Texto fornecido
□ □ □
Um Reino de Incertezas

João Pedro Sabino Frizzera
Revista Brado
Published in
8 min readNov 9, 2022
Britália”, por Pete Reynolds. Na charge, é feito uma paródia da personificação nacional do Reino Unido conhecida como Britannia, dando-lhe o rosto da ex-primeira-ministra Liz Truss e adereços remetentes à Itália. Em 2012, Truss e outros políticos conservadores lançaram um documento exemplificando a situação política e econômica da Itália como um alerta para a sociedade britânica. Ela e outros autores do mesmo documento acabaram por formar um gabinete que, ironicamente, se aproximou em muito de suas críticas direcionadas ao país do Mediterrâneo.

Na última década, observamos como o termo “crise política” foi utilizado para caracterizar o cenário brasileiro, que passa até hoje por profundas dificuldades em encontrar bases sólidas que possam conferir segurança e estabilidade para as instituições do Estado funcionarem e, consequentemente, trazerem bem-estar para a população.

As razões para uma crise política são, como se pode presumir, diversas. É difícil apontar uma ou mais razões exatas que expliquem por que um momento de confusão ou descontentamento do público se iniciou, quem dirá apontar um momento exato onde separam-se um tempo, digamos, “normal” de outro “anormal” — isto é, se você acreditar que crises não são parte de um fenômeno recorrente e natural da vida política.
□ □ □
Dados exibidos
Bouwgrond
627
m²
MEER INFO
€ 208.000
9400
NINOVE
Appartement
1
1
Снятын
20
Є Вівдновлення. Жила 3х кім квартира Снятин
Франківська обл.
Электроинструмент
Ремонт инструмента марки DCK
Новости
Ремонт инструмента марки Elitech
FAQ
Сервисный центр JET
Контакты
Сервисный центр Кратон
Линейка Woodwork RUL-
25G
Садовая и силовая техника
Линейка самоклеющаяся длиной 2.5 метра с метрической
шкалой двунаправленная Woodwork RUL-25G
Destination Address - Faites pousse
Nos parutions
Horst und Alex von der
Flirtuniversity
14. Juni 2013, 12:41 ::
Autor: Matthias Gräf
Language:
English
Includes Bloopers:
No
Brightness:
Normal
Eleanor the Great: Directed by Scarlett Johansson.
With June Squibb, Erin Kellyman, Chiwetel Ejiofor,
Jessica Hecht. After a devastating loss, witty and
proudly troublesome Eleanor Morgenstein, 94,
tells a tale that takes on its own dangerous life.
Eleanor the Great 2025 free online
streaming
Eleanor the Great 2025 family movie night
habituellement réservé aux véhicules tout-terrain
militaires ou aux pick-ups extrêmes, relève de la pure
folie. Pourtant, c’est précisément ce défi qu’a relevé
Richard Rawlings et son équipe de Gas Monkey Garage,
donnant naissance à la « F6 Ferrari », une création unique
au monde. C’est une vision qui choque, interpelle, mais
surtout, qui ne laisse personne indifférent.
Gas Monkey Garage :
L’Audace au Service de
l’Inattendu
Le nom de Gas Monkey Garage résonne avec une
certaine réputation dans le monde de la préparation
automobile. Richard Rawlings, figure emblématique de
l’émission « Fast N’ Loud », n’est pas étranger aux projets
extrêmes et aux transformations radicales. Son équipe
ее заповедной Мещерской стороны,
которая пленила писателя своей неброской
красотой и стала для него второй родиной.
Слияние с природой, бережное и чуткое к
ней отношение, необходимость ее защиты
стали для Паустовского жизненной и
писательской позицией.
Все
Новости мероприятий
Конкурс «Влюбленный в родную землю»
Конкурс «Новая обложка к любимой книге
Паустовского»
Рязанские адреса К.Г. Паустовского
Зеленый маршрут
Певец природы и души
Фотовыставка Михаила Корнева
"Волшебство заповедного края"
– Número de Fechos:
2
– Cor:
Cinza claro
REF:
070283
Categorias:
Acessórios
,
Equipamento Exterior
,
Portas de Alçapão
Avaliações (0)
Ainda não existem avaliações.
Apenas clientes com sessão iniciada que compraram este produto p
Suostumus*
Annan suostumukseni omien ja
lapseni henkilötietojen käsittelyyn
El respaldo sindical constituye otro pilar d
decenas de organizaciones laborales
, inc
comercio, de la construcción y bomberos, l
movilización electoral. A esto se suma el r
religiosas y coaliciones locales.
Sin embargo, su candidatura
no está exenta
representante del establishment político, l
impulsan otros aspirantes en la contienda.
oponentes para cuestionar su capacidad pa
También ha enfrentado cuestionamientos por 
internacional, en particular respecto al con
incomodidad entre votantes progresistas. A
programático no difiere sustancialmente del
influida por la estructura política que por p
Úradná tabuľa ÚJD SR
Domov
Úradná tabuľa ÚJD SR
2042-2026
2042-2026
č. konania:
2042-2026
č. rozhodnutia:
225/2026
□ □ □
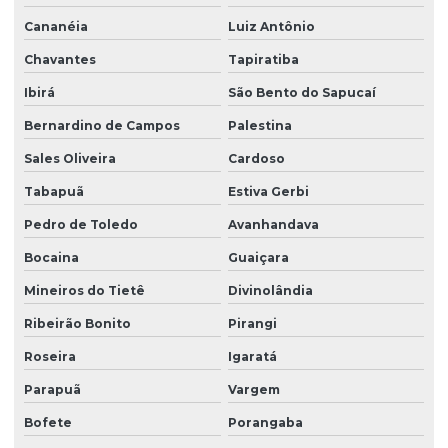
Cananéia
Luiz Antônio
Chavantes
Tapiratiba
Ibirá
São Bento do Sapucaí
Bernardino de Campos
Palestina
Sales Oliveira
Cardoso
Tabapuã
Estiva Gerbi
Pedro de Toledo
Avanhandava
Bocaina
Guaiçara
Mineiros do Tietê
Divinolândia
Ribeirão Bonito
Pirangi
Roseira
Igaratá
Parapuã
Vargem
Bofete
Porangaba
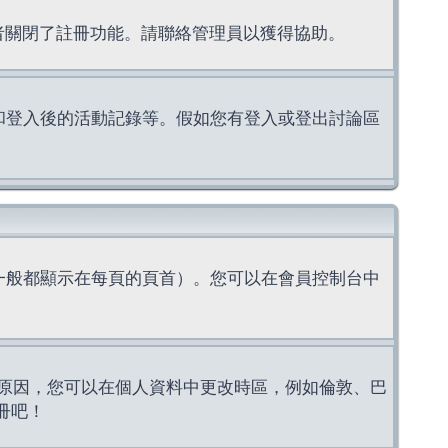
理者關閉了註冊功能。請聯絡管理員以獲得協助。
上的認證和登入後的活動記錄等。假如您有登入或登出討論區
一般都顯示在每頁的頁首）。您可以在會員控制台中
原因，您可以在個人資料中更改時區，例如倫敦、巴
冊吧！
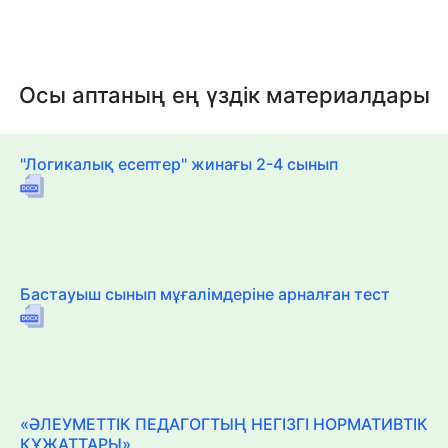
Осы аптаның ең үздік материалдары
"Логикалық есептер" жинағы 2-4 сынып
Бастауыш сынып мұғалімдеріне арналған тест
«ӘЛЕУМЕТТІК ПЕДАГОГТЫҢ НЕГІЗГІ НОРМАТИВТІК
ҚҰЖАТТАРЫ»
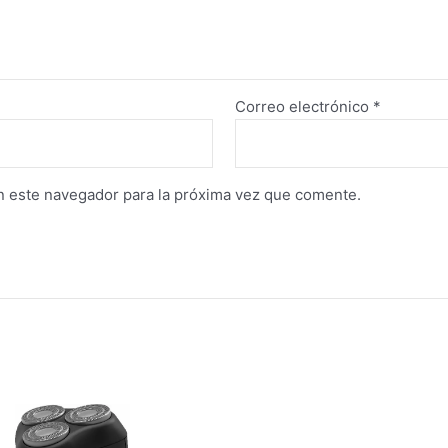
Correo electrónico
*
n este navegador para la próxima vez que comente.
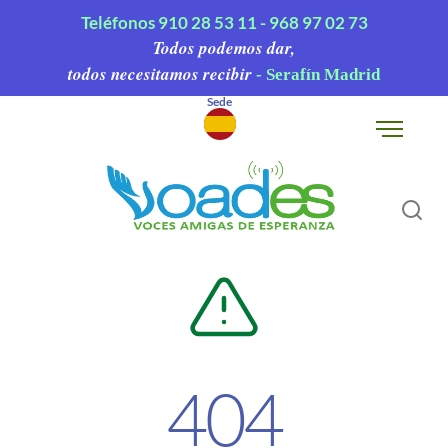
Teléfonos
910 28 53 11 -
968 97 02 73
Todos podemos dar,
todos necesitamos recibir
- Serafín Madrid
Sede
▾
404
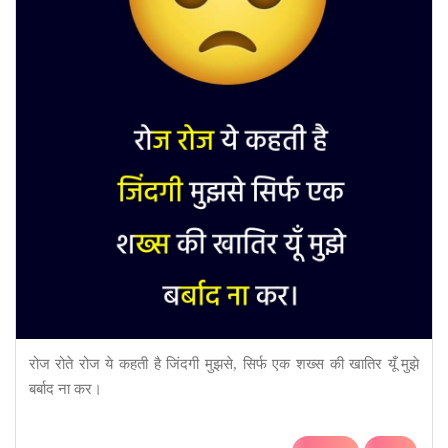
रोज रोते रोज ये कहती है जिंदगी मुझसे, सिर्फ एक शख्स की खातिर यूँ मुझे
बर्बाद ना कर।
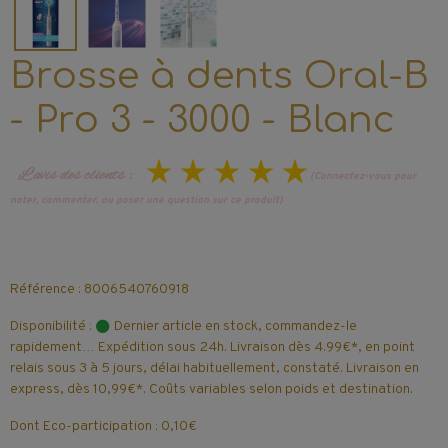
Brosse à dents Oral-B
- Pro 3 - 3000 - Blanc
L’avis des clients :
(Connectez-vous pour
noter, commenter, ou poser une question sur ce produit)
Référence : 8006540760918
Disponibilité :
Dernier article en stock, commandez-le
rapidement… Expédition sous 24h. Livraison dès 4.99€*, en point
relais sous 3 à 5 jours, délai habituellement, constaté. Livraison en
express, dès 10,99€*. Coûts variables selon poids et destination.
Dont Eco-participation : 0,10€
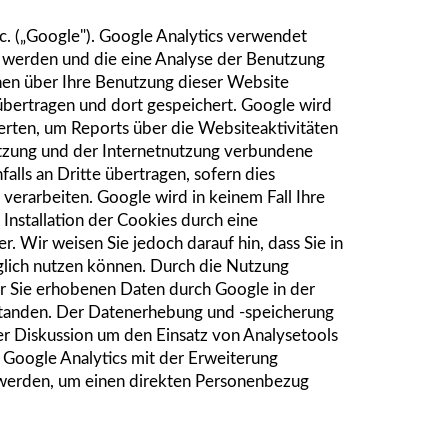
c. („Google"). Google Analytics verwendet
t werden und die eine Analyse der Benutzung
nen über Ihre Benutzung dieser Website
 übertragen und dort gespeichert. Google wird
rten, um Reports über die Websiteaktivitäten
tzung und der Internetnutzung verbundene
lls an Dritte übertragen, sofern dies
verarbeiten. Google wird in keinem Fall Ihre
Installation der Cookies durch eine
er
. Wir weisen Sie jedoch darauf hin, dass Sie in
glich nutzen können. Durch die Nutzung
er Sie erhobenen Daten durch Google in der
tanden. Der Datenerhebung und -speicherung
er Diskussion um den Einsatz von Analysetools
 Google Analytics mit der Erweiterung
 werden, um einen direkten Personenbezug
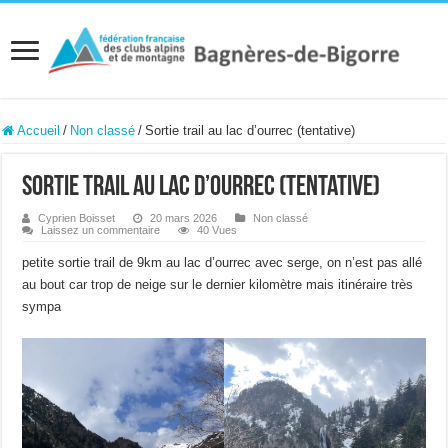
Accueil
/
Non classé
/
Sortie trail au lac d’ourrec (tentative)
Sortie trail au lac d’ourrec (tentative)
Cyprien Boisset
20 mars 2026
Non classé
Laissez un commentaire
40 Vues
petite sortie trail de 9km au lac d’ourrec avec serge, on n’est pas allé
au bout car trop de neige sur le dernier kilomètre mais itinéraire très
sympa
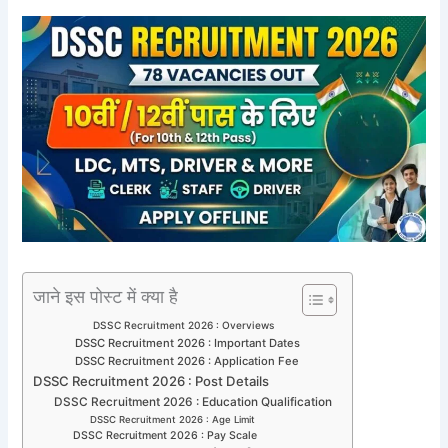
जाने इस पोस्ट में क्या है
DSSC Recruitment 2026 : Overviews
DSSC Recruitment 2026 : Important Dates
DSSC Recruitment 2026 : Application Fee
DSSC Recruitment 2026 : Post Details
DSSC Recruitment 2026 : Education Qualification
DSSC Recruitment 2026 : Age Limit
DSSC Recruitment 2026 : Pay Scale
□ □ □
Tarefas
1) Segundo o texto sobre crise política, em que ano Truss e outros políticos conservadores lançaram um documento sobre a situação da Itália?
2) Redigite o trecho do texto sobre crise política que começa em "Um Reino de" e termina em "país do Mediterrâneo.".
As linhas apresentadas não são necessárias para resolver nada aqui.

Respostas
1) Em 2012.

2)
Um Reino de Incertezas

João Pedro Sabino Frizzera
Revista Brado
Published in
8 min readNov 9, 2022
Britália”, por Pete Reynolds. Na charge, é feito uma paródia da personificação nacional do Reino Unido conhecida como Britannia, dando-lhe o rosto da ex-primeira-ministra Liz Truss e adereços remetentes à Itália. Em 2012, Truss e outros políticos conservadores lançaram um documento exemplificando a situação política e econômica da Itália como um alerta para a sociedade britânica. Ela e outros autores do mesmo documento acabaram por formar um gabinete que, ironicamente, se aproximou em muito de suas críticas direcionadas ao país do Mediterrâneo.